Georgia Appeals Court To Review Ruling That Allowed Fani Willis To Stay On Trump’s Case

Fulton County District Attorney Fani Willis, left and prosecutor Daysha Young, right, speak to each other during a hearing in the case of the State of Georgia v. Donald John Trump at the Fulton County Courthouse on March 1, 2024, in Atlanta, Georgia. (Photo by Alex Slitz-Pool/Getty Images)

OAN’s Brooke Mallory
11:52 AM – Thursday, May 9, 2024

On Wednesday, an appeals court in Georgia decided to re-examine a decision made by a lower court that allowed Fulton County District Attorney Fani Willis to carry out her legal prosecution of former President Donald Trump’s “election meddling” case.


Trump “has gotten a favorable ruling that could push any future trials beyond the November election,” AP News reported. The judge in Trump’s Florida lawsuit involving confidential materials had postponed the trial date indefinitely the day before.

Due to Willis’s intimate relationship with special prosecutor Nathan Wade, which clearly seemed like a conflict of interest, Trump and other defendants in Georgia worked to have Willis and her office removed from the case. However, Judge Scott McAfee of the Superior Court ruled in March that there was no conflict of interest that prevented Willis from taking the case.

Nevertheless, the judge did approve Trump and the other defendants’ request to appeal the decision to the Georgia Court of Appeals.

On Wednesday, the intermediate appeals court decided to take on the case.

The former president is looking forward to making arguments to the appeals court about why the case should be dismissed and why Willis “should be disqualified for her misconduct in this unjustified, unwarranted political persecution,” according to an email from Trump’s lead attorney, Steve Sadow.

Regardless of whether the petition is granted or the appellate court expedites any subsequent appeal, McAfee stated in his ruling that he will still handle other pretrial motions. However, while the appeal is pending, Trump and others may ask the Court of Appeals to halt the case.

The case was “encumbered by an appearance of impropriety,” according to McAfee’s March order. He stated that Willis could continue working on the case only if Wade resigned, and a few hours later, the special prosecutor handed in his resignation.

Intimate aspects of Willis and Wade’s private lives were revealed in court in mid-February, sparking a turbulent few months in the lawsuit due to claims that Willis had unfairly profited from her relationship with Wade. The romantic lives of the prosecutors completely overshadowed the charges in one of the four criminal cases against the former GOP president.

In August, Trump and eighteen other individuals were indicted on charges of allegedly engaging in an extensive plot to unlawfully reverse his narrow defeat to Democrat candidate Joe Biden in Georgia’s 2020 presidential election. The defendants were all accused of breaking Georgia’s anti-racketeering law, known as the Racketeer Influenced and Corrupt Organizations, or RICO, law.
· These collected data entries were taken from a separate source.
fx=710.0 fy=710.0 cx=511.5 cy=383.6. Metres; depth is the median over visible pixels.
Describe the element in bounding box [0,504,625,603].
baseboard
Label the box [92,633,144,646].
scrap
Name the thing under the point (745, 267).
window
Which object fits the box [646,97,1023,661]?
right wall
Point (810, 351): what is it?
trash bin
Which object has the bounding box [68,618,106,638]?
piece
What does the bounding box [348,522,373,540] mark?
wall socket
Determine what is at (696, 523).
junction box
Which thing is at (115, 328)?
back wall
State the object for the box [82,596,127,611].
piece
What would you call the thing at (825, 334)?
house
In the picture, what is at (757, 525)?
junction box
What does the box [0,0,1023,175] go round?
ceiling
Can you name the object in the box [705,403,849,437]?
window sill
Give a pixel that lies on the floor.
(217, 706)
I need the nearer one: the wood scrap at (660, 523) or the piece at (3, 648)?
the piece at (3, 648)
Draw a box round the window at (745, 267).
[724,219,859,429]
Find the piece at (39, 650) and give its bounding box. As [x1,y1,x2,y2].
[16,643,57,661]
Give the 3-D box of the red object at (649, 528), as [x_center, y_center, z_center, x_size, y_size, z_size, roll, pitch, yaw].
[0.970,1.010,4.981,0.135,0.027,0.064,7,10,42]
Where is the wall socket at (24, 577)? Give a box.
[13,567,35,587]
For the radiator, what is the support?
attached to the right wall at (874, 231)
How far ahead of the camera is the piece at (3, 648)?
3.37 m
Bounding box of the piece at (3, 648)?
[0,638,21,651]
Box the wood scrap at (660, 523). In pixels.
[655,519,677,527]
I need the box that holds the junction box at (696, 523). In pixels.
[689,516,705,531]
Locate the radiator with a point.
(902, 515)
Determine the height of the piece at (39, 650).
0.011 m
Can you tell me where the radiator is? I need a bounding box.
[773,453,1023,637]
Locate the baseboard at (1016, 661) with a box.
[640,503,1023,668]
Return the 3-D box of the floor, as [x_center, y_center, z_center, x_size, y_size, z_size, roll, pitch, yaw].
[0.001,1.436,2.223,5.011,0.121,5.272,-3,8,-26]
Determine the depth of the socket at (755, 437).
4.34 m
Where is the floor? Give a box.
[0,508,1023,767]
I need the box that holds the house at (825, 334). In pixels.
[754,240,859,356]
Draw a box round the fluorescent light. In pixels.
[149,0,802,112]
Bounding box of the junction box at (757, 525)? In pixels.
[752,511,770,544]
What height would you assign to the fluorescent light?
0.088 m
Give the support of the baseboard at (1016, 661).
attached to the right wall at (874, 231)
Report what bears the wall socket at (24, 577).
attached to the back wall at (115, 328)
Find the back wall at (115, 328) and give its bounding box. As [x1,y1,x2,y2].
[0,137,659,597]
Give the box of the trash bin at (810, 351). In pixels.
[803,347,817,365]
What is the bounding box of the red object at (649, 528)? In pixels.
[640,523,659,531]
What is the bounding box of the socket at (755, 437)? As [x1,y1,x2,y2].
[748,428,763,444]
Even though four individuals pleaded guilty after reaching deals, Trump has still pleaded not guilty.

In their appeal filing, Trump and the other defendants contended that McAfee erred in failing to remove Wade as well as Willis, stating that “providing DA Willis with the option to simply remove Wade confounds logic and is contrary to Georgia law.”
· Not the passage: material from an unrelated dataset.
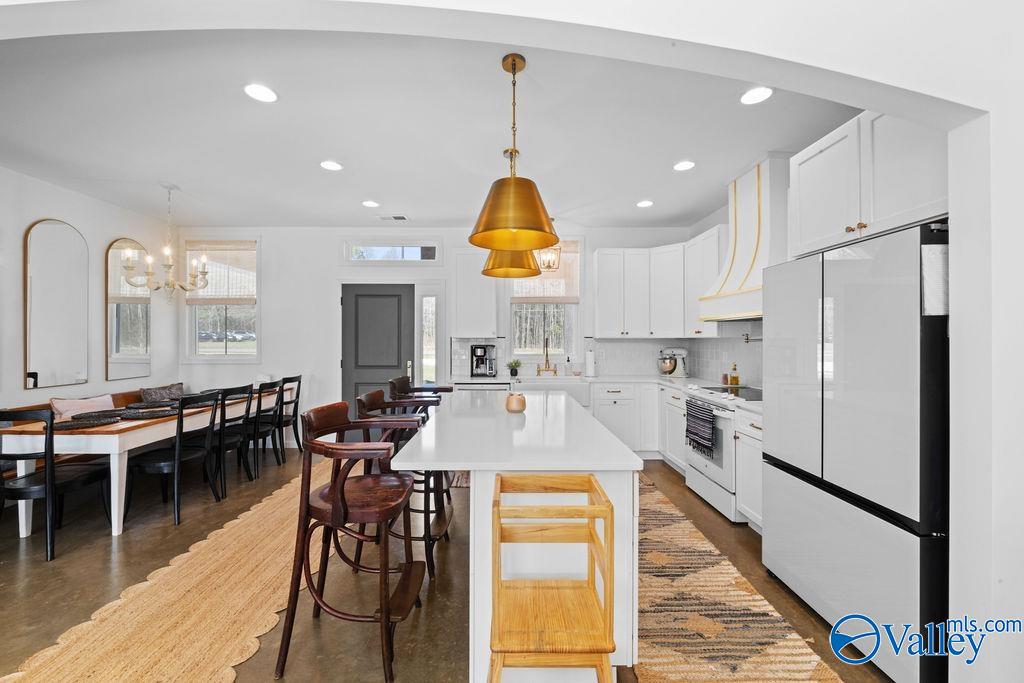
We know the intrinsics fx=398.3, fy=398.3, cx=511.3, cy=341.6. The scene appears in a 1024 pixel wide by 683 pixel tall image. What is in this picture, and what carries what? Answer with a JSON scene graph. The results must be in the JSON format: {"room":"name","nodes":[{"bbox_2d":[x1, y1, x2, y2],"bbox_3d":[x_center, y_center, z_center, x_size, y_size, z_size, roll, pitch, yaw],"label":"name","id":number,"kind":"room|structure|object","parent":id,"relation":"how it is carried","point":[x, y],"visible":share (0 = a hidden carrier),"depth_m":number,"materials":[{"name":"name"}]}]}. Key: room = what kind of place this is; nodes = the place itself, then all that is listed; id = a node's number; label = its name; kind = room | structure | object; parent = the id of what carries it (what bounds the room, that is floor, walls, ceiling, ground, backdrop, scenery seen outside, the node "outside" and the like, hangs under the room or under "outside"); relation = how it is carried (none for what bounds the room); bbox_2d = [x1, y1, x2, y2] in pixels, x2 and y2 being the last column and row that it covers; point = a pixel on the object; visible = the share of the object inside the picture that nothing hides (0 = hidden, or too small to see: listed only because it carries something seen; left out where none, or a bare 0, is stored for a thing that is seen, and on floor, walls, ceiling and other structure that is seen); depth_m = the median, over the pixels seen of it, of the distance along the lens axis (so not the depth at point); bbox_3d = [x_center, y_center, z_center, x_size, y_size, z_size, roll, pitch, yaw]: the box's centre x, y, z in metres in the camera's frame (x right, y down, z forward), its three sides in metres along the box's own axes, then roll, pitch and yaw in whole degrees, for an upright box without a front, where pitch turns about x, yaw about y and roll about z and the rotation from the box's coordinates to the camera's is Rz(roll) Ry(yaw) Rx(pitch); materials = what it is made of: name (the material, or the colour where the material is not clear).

The charges against Willis were initially revealed in a motion that Michael Roman’s former White House assistant and former Trump campaign member, Ashleigh Merchant, filed early in January. The motion maintained that Wade and Willis were having an improper romantic relationship and that Willis was heavily overpaying Wade for his job while she took equal advantage by benefiting from vacations Wade paid for that she would allegedly later reimburse him for.